Du Maurier did live a fascinating live and was surrounded by so many well-known people. The brothers Llewlyn Davies, the inspiration for J. M. Barrie's Peter Pan, were her cousins and Barrie, himself, was an intimate of the family through both the theater (Du Maurier's father was a famous actor) and his role as guardian of the Llewelyn Davies brothers after their parents' deaths. Du Maurier's husband worked directly with both Prince Philip and Queen Elizabeth and both visited Du Maurier's home. Du Maurier traveled extensively, most often to her beloved France which called to her because of her connection with the country through her ancestors. De Rosnay does best when she is describing Du Maurier's trips to France; other destinations are little more than a postcard home. And we are reminded, again and again, that Du Maurier preferred wearing slacks and a cardigan to dresses.
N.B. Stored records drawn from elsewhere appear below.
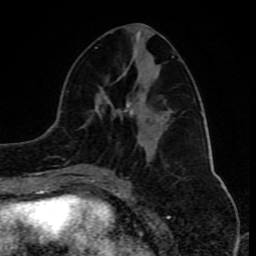
Breast MRI (dynamic contrast-enhanced), one axial slice; position 37 of 80 along the scan axis; cropped to one breast; dynamic contrast-enhanced series, time point 2 of 10 at this slice position (early post-contrast); 1.5 T; TE 4.2 ms, TR 8 ms; 2 mm slice thickness; 256 × 256 image matrix, field of view 165 × 165 mm. Female patient.
Outlined on this slice (semi-automatic segmentation, software-assisted and operator-edited):
- enhancing-tissue mask used for the functional tumour volume (all voxels passing the contrast-enhancement thresholds inside the analysis volume; usually the tumour): bounding box <76,47,174,181> (left, top, right, bottom; pixels)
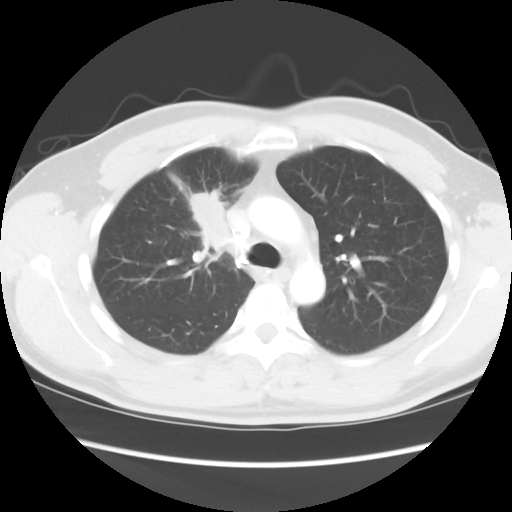
Chest CT, one axial slice. Position 63 of 80 along the scan axis. Reconstruction kernel STANDARD. Lung window (W 1500 / L -600 HU). 5 mm slice thickness. 512 × 512 image matrix, field of view 360 × 360 mm. Patient: male, 35 years. From the clinical record (not read from this slice): clinical TNM (as recorded): T1c N1 M1b.
Structures marked on this image (rectangle marked by the reading radiologist):
- lung tumour (recorded histology: adenocarcinoma): bounding box (x1, y1, x2, y2) in pixels: (189, 191, 237, 255)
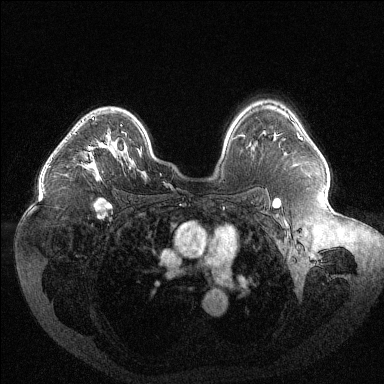
Breast MRI (dynamic contrast-enhanced), one axial slice; slice 85 of 144 in the series (ordered by position); dynamic contrast-enhanced series, time point 2 of 6 at this slice position (early post-contrast); 1.5 T; TE 1.6 ms, TR 4.4 ms; 1.2 mm slice thickness; 384 × 384 image matrix. Female patient.
Outlined on this slice (semi-automatic segmentation, software-assisted and operator-edited):
- enhancing-tissue mask used for the functional tumour volume (all voxels passing the contrast-enhancement thresholds inside the analysis volume; usually the tumour): bounding box [x1, y1, x2, y2] px = [85, 118, 109, 170]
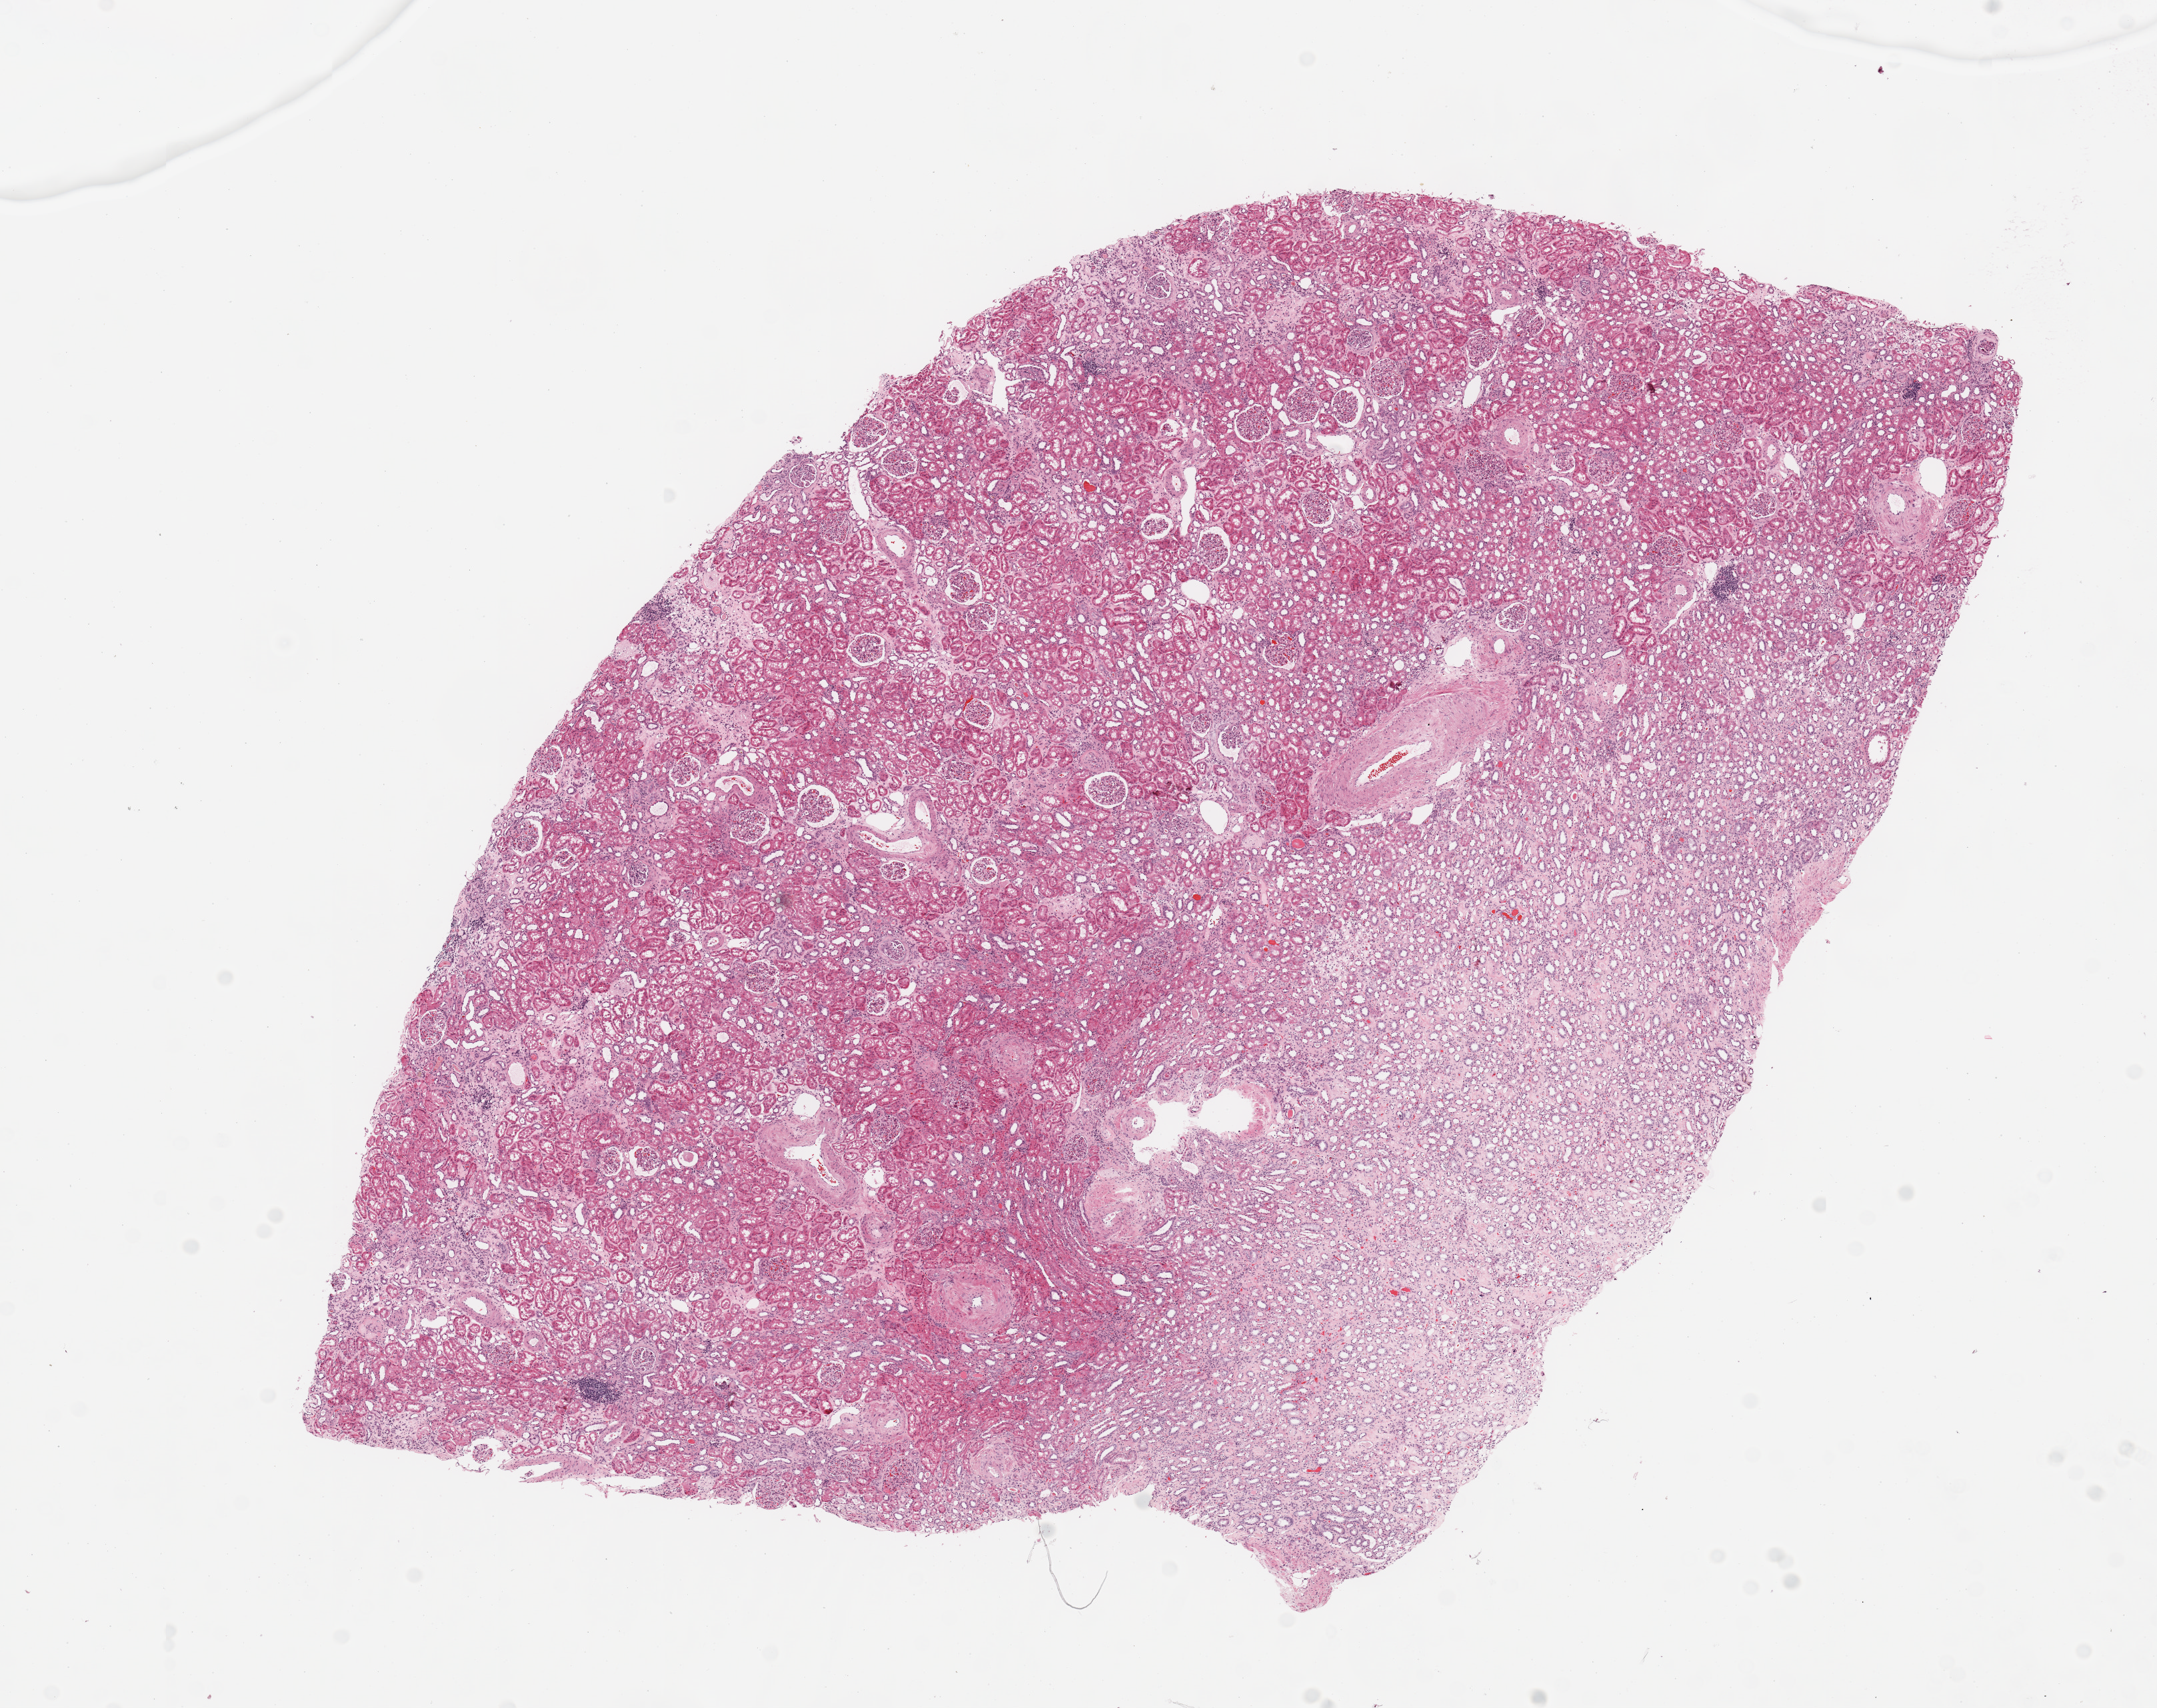
Digitized H&E-stained tissue section (whole slide) — a low-resolution overview of the entire scanned area, about 12.8 x 10.1 mm (from a 20x scan), normal (non-tumour) tissue sample, sampled site: kidney. 72-year-old male patient.
This section: normal (non-tumour) tissue from the same patient. Patient diagnosis: Renal cell carcinoma, NOS.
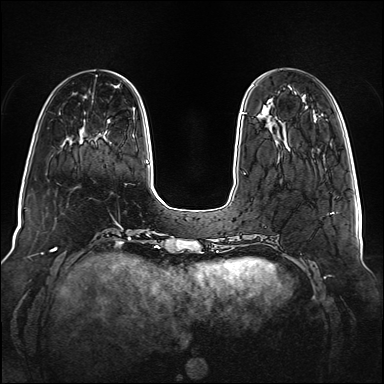
Breast MRI (dynamic contrast-enhanced), one axial slice. Slice 29 of 160 in the series (ordered by position). Dynamic contrast-enhanced series, time point 2 of 6 at this slice position (early post-contrast). 1.5 T. TE 2.3 ms, TR 5.2 ms. 384 × 384 image matrix, field of view 340 × 340 mm. Female patient.
Annotated regions visible in this slice (semi-automatically segmented with operator editing):
- enhancing-tissue mask used for the functional tumour volume (all voxels passing the contrast-enhancement thresholds inside the analysis volume; usually the tumour): bounding box (x1, y1, x2, y2) in pixels: (241, 112, 244, 114)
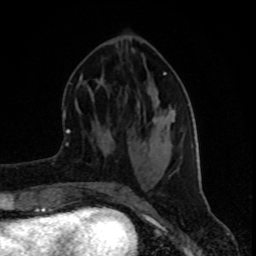
Breast MRI (dynamic contrast-enhanced), one axial slice; cropped to one breast; dynamic contrast-enhanced series, time point 2 of 8 at this slice position (early post-contrast); 1.5 T; TE 4.2 ms, TR 7 ms; 2 mm slice thickness; 256 × 256 image matrix, field of view 160 × 160 mm. Female patient.
Outlined on this slice (semi-automatically segmented with operator editing):
- enhancing-tissue mask used for the functional tumour volume (all voxels passing the contrast-enhancement thresholds inside the analysis volume; usually the tumour): bounding box [x1, y1, x2, y2] px = [164, 72, 195, 138]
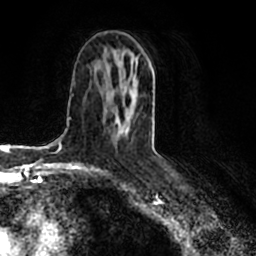
Breast MRI (dynamic contrast-enhanced), one axial slice. Position 101 of 200 along the scan axis. Cropped to one breast. Dynamic contrast-enhanced series, time point 2 of 7 at this slice position (early post-contrast). 1.5 T. TE 2.2 ms, TR 4.6 ms. 0.8 mm slice thickness. 256 × 256 image matrix. Female patient.
Annotated regions visible in this slice (semi-automatic segmentation, software-assisted and operator-edited):
- enhancing-tissue mask used for the functional tumour volume (all voxels passing the contrast-enhancement thresholds inside the analysis volume; usually the tumour): bounding box <115,56,148,133> (left, top, right, bottom; pixels)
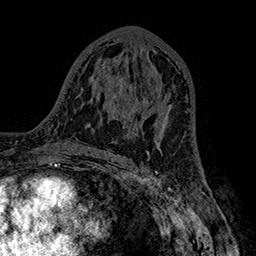
Breast MRI (dynamic contrast-enhanced), one axial slice. Position 86 of 160 along the scan axis. Cropped to one breast. Dynamic contrast-enhanced series, time point 2 of 7 at this slice position (early post-contrast). 1.5 T. TE 2.8 ms, TR 5.4 ms. 256 × 256 image matrix, field of view 180 × 180 mm. Female patient.
Annotated regions visible in this slice (semi-automatic segmentation, software-assisted and operator-edited):
- enhancing-tissue mask used for the functional tumour volume (all voxels passing the contrast-enhancement thresholds inside the analysis volume; usually the tumour): bounding box <154,93,172,140> (left, top, right, bottom; pixels)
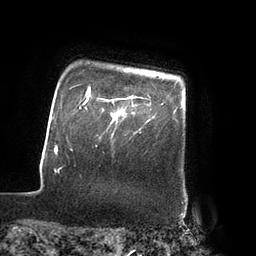
Breast MRI (dynamic contrast-enhanced), one axial slice. Slice 75 of 80 in the series (ordered by position). Cropped to one breast. Dynamic contrast-enhanced series, time point 2 of 7 at this slice position (early post-contrast). 3 T. TE 2.1 ms, TR 4.3 ms. 256 × 256 image matrix, field of view 200 × 200 mm. Female patient.
Structures marked on this image (semi-automatically segmented with operator editing):
- enhancing-tissue mask used for the functional tumour volume (all voxels passing the contrast-enhancement thresholds inside the analysis volume; usually the tumour): bounding box [x1, y1, x2, y2] px = [98, 95, 137, 106]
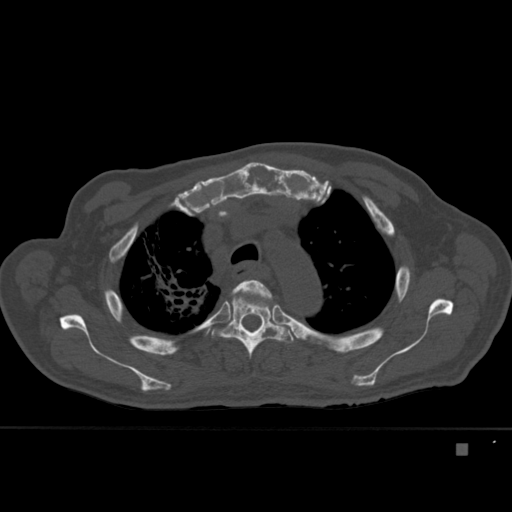
CT including the spine, one axial slice. Bone window (W 1800 / L 400 HU). 512 × 512 image matrix, field of view 378 × 378 mm. Patient: male, 75 years. Case-level facts recorded for this patient, not image findings: primary cancer: prostate.
Annotated regions visible in this slice (semi-automatic segmentation, software-assisted and operator-edited):
- T3 vertebra: box from (x=231, y=280) to (x=272, y=301) px
- T4 vertebra: (x=211, y=295)–(x=294, y=359)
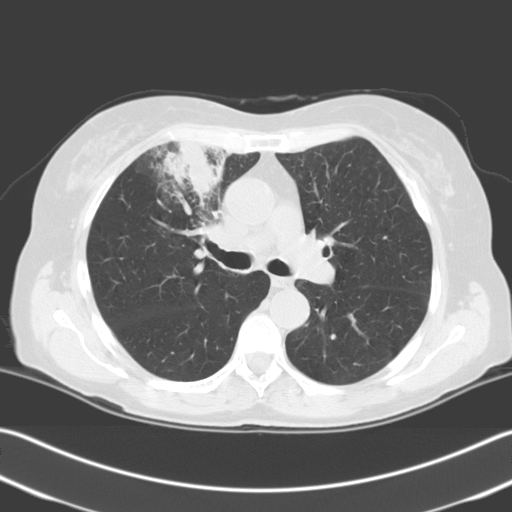
Low-dose screening chest CT, one axial slice. Position 136 of 204 along the scan axis. 140 kVp. Lung window (W 1500 / L -600 HU). 512 × 512 image matrix, field of view 348 × 348 mm.
Annotated regions visible in this slice (outlined manually by an expert reader):
- lesion 1 (tumor, upper lobe of right lung): bounding box [x1, y1, x2, y2] px = [163, 142, 229, 206]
Perhaps that was done as a reminder (although there were plenty of other, better, reminders) of the boy that Du Maurier felt lived inside her.
To her credit, De Rosnay doesn't shy aware from showing Du Maurier's warts, including Du Maurier's failure as a mother to her daughters for much of their formative years and her selfishness in refusing to live with her husband most of their marriage as his career kept him away from the places she wanted to be. Du Maurier was certainly a woman of passions. When she wrote, her passion for writing took precedence over all else and when she loved, she could think of little else. In the end, she died as much from an inability to find the muse any longer as she did from age or the depression that plagued her family.
To be fair to the book, Kirkus Reviews and I seem to be in the minority; there are plenty of positive reviews for this book. Du Maurier's daughter, in fact, seems to feel De Rosnay has captured her mother. So take my thoughts for what their worth and, if you're interested in this one, look at other reviews before you write this one off.